Woodward omits all of this context, without which the political reaction to the fund is inexplicable. The compensation scheme “garnered significant attention and provoked widespread discussion about the weaponization of government, whether and how any claims process should function, and past settlements reached by other administrations,” he blandly reports. “After Plaintiffs filed this case, the political process continued to play out. On June 2, 2026, the Acting Attorney General told Congress that although ‘the reasons for the Fund remain important,’ the Fund is ‘not going forward, period.'”

Trump seemed to contradict that assurance during the Meet the Press interview, suggesting that the fund could be revived in some form. “I think the weaponization fund is a great idea, and so do many other Republicans,” he said. “You have to get it approved. If they get it approved, that’s great. If they don’t get it approved, I’d be disappointed.”

Woodward nevertheless may be right that the lawsuit challenging the fund, which was filed in the Eastern District of Virginia on May 22, no longer involves a genuine “case or controversy.” He may also be right that the plaintiffs—a former federal prosecutor, the city of New Haven, Common Cause, and the National Abortion Federation—never had standing to sue. And he persuasively argues that their First Amendment and equal protection claims are unlikely to succeed.
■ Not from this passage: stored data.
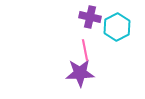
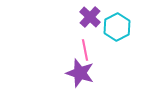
purple cross: rotated 30 degrees clockwise
purple star: rotated 20 degrees clockwise
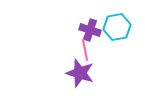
purple cross: moved 13 px down; rotated 25 degrees counterclockwise
cyan hexagon: rotated 16 degrees clockwise
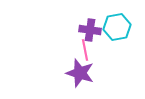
purple cross: rotated 10 degrees counterclockwise
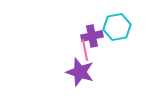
purple cross: moved 2 px right, 6 px down; rotated 20 degrees counterclockwise
purple star: moved 1 px up
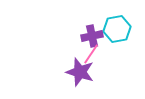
cyan hexagon: moved 2 px down
pink line: moved 6 px right, 4 px down; rotated 45 degrees clockwise
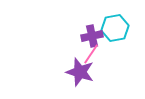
cyan hexagon: moved 2 px left, 1 px up
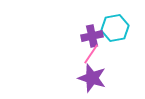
purple star: moved 12 px right, 6 px down
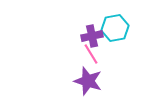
pink line: rotated 65 degrees counterclockwise
purple star: moved 4 px left, 3 px down
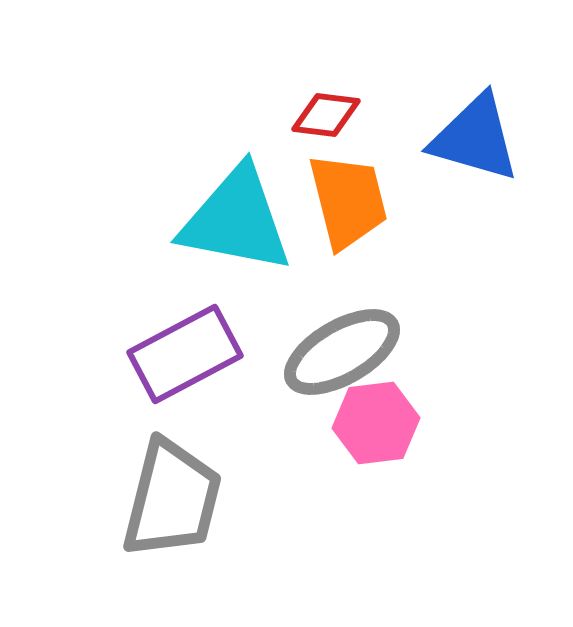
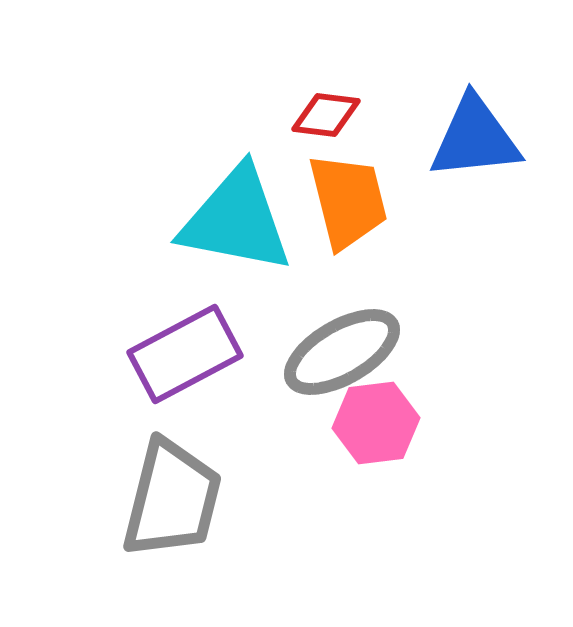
blue triangle: rotated 22 degrees counterclockwise
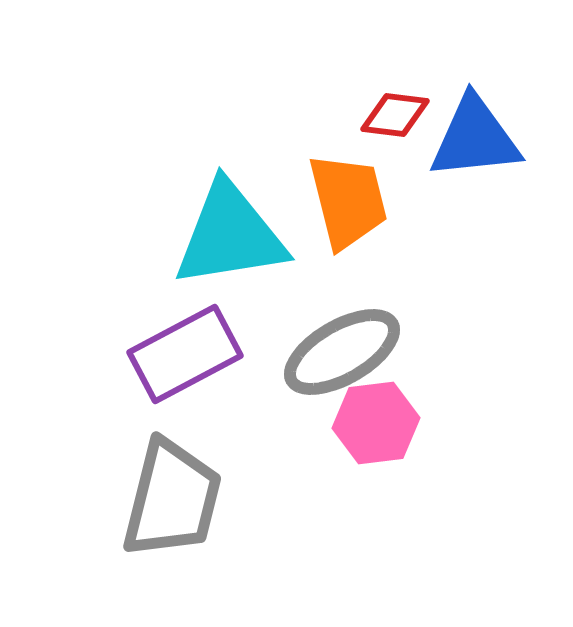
red diamond: moved 69 px right
cyan triangle: moved 6 px left, 15 px down; rotated 20 degrees counterclockwise
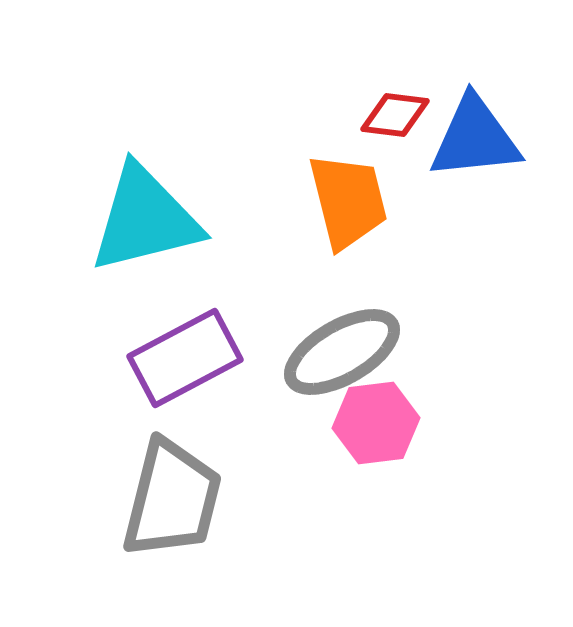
cyan triangle: moved 85 px left, 16 px up; rotated 5 degrees counterclockwise
purple rectangle: moved 4 px down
Woodward’s description of the “settlement agreement,” by contrast, is so misleading that a reader unfamiliar with the controversy it provoked would be puzzled as to why the Trump administration abandoned this seemingly fine idea. It is pretty clear why Woodward does not want to get into all of that, since the explanation would implicate him in a scam. Under the pretext of a phony lawsuit, Trump extracted benefits for himself, his family, and his supporters. That would not have been possible without the eager assistance of government attorneys who abandoned legal ethics in their rush to please the president.